◆ CONSIGNES:
• 1. D'après le texte sur les douleurs au genou, pourquoi les contractions excentriques des quadriceps sont-elles essentielles en descente ? Répondez en une à trois phrases.
• 2. Dites si chaque affirmation concorde avec le texte sur les douleurs au genou, par oui ou non, en citant les mots décisifs du texte. (a) Face à une douleur au genou, l'ostéopathe commencerait par évaluer la hanche, le bassin et la cheville. (b) Pour les adeptes de très longues distances, une course de 55 km est un ultra long. (c) Après le BU55, la douleur ressentie se situait sur la face interne du genou droit.

◆ TEXTE DE LECTURE:
▼▼▼
Par : Hugo Boivin, ostéopathe D.O.

Le Bromont Ultra 55 km (BU55) est une épreuve particulièrement exigeante, même si dans le cas de cette distance, les adeptes de très longues distances parlent de « court ultra ». Une course de cette distance peut mettre à rude épreuve l'ensemble des systèmes du corps, y compris le système musculo-squelettique, nerveux, digestif et circulatoire.

Après avoir accompli l'éprouvant BU55, j'ai ressenti des douleurs sur la face latérale du genou gauche, un endroit sensible qui subit une forte sollicitation, surtout lors des descentes. Voici comment on pourrait envisager de soulager ces symptômes et favoriser une récupération optimale.

Identifier la Cause des Douleurs

Les douleurs au genou, en particulier au niveau de l'articulation tibio-fibulaire supérieure, qu’on appelle tendinite du fascia-lata - également connue sous le nom de "syndrome de l'essuie-glace" - résulteraient souvent d'une surutilisation ds muscles et tendons de cette articulation. En trail running, les descentes exerceraient une pression intense sur les articulations en raison des impacts répétés, accentuée par le fait que lors de la pose du pied en descente, "on chute d'une plus grande hauteur". Cette sollicitation intense ajouterait une contrainte importante sur le tendon du tenseur du fascia-lata, ainsi que les fibres musculaires des quadriceps travaillant de manière excentrique. Ces contractions musculaires sont essentielles pour atténuer les forces, en réduisant la vitesse de descente du centre de gravité et en atténuant l'impact lors du contact du pied avec le sol.

D'autres facteurs, tels que des lacunes posturales ou une technique de course inadéquate, pourraient également contribuer à l'apparition de ces douleurs. La jambe d’attaque, c’est-à-dire celle que le coureur privilégie afin de monter ou descendre un obstacle, peut sur cette distance expliquer la surcharge mécanique. Également, un volume excessif d'entraînement en termes de distance parcourue ou de nombre de séances par semaine, un passage trop soudain à une surface de course différente, ou la course sur un terrain vallonné peuvent tous avoir des impacts négatifs.

Face à de telles douleurs au genou, l'ostéopathe commencerait par évaluer les structures adjacentes, notamment la hanche, le bassin et la cheville. Ensuite, en approfondissant son analyse, il examinerait les restrictions présentes dans les chaînes physiologiques, y compris les structures viscérales. À partir des éléments qu’il aura mis en évidence, l’ostéopathe élaborera son plan de traitement.



L'Approche Ostéopathique

Principes Fondamentaux de l'Ostéopathie :

L'ostéopathe suivra les principes fondamentaux de l’ostéopathie tels qu'énoncés par le fondateur de l’ostéopathie, Andrew T. Still, et il est pertinent de les rappeler ici :

Approche Ostéopathique pour les Limitations Tissulaires au Genou :

Dans le contexte d'une douleur au genou, l'ostéopathe commence par aborder les limitations tissulaires en relâchant les tensions qui affectent l'ensemble des chaînes physiologiques préalablement identifiées. Ces manœuvres visent à réduire le stress mécanique sur la zone douloureuse, notamment en rétablissant l'amplitude de mouvement des articulations du genou.
▲▲▲
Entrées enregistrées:
▼▼▼
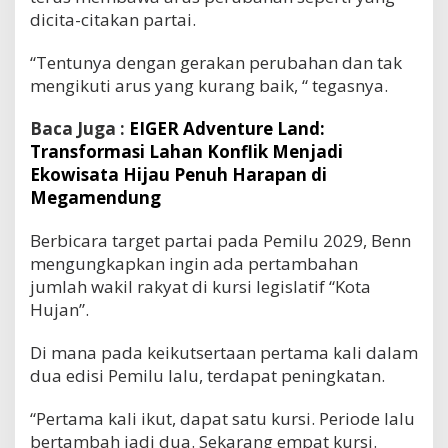
dicita-citakan partai.
“Tentunya dengan gerakan perubahan dan tak
mengikuti arus yang kurang baik, “ tegasnya.
Baca Juga :
EIGER Adventure Land:
Transformasi Lahan Konflik Menjadi
Ekowisata Hijau Penuh Harapan di
Megamendung
Berbicara target partai pada Pemilu 2029, Benn
mengungkapkan ingin ada pertambahan
jumlah wakil rakyat di kursi legislatif “Kota
Hujan”.
Di mana pada keikutsertaan pertama kali dalam
dua edisi Pemilu lalu, terdapat peningkatan.
“Pertama kali ikut, dapat satu kursi. Periode lalu
bertambah jadi dua. Sekarang empat kursi.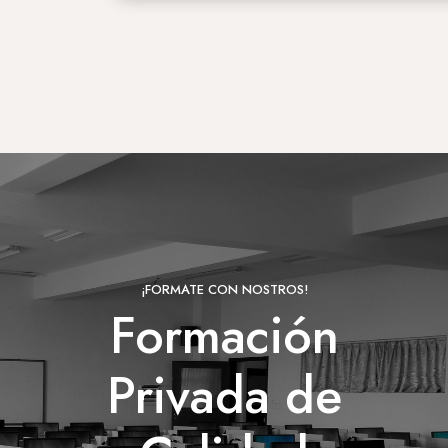
¡FORMATE CON NOSTROS!
Formación
Privada de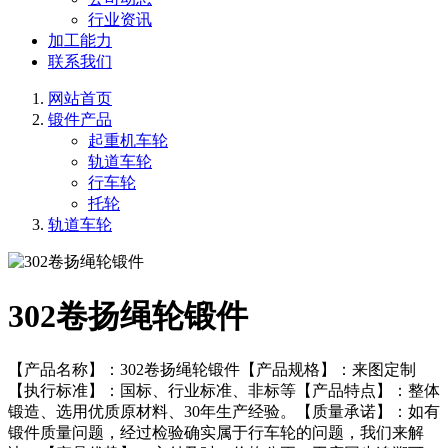
行业资讯
加工能力
联系我们
网站首页
锻件产品
起重机车轮
轨道车轮
行车轮
托轮
轨道车轮
302卷扬绳轮锻件
【产品名称】：302卷扬绳轮锻件【产品规格】：来图定制
【执行标准】：国标、行业标准、非标等【产品特点】：整体
锻造、选用优质原材料、30年生产经验。【质量承诺】：如有
锻件质量问题，经过检验确实属于行车轮的问题，我们来解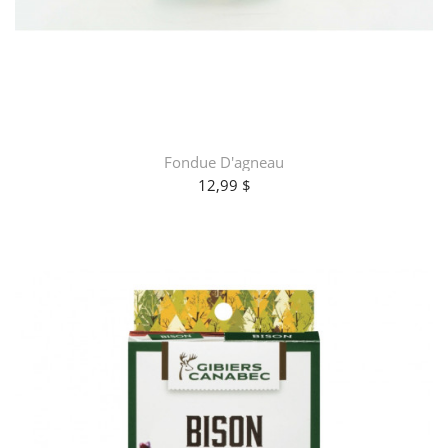
Fondue D'agneau
12,99 $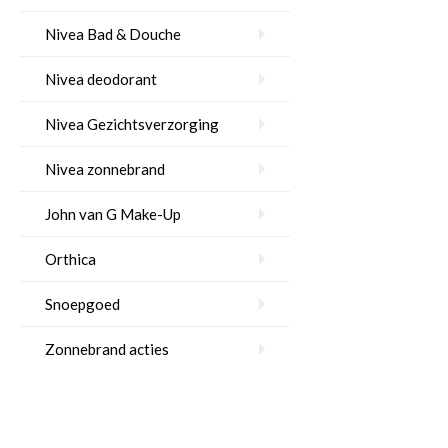
Nivea Bad & Douche
Nivea deodorant
Nivea Gezichtsverzorging
Nivea zonnebrand
John van G Make-Up
Orthica
Snoepgoed
Zonnebrand acties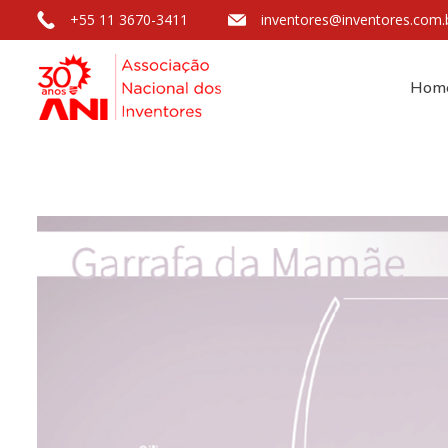
+55 11 3670-3411
inventores@inventores.com.
Hom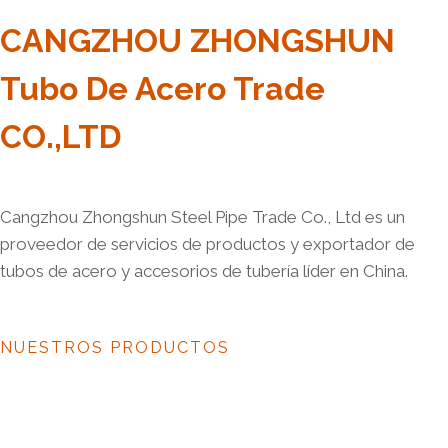
CANGZHOU ZHONGSHUN
Tubo De Acero Trade
CO.,LTD
Cangzhou Zhongshun Steel Pipe Trade Co., Ltd es un
proveedor de servicios de productos y exportador de
tubos de acero y accesorios de tubería líder en China.
NUESTROS PRODUCTOS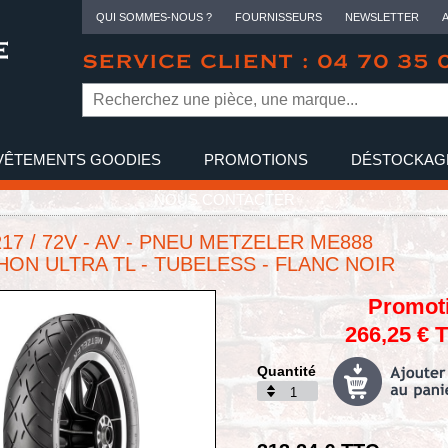
QUI SOMMES-NOUS ?
FOURNISSEURS
NEWSLETTER
SERVICE CLIENT : 04 70 35 
VÊTEMENTS GOODIES
PROMOTIONS
DÉSTOCKAG
NOUS CONTACTER
R17 / 72V - AV - PNEU METZELER ME888
ON ULTRA TL - TUBELESS - FLANC NOIR
Promot
266,25 € 
Quantité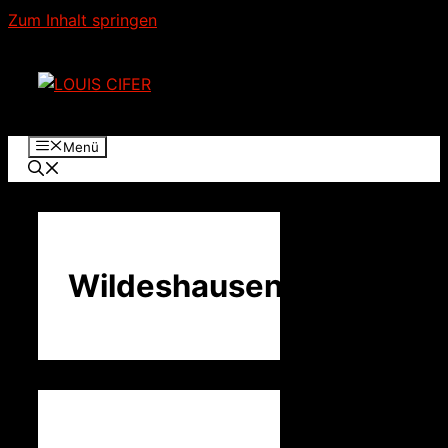
Zum Inhalt springen
Menü
Wildeshausen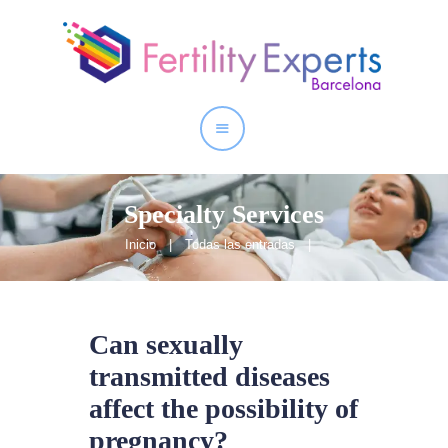
Inicio
Quienes somos
Nuestros Servicios
Specialty Services
Inicio
Todas las entradas
Can sexually
transmitted diseases
affect the possibility of
pregnancy?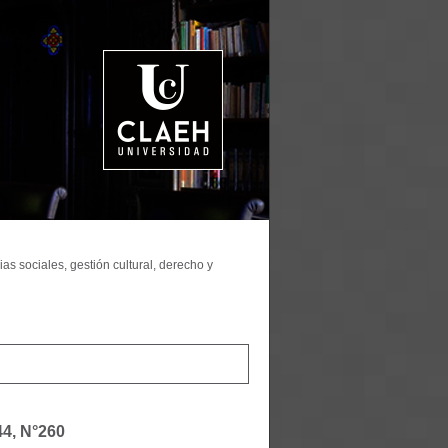
as sociales, gestión cultural, derecho y
44, N°260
▲▲▲
◆ VOS RÉPONSES ÉCRITES:
• 1. Elles sont essentielles pour atténuer les forces. Elles réduisent la vitesse de descente du centre de gravité et atténuent l'impact lors du contact du pied avec le sol.

• 2.
(a) Oui : « l'ostéopathe commencerait par évaluer les structures adjacentes, notamment la hanche, le bassin et la cheville ».
(b) Non : « les adeptes de très longues distances parlent de « court ultra » ».
(c) Non : « j'ai ressenti des douleurs sur la face latérale du genou gauche ».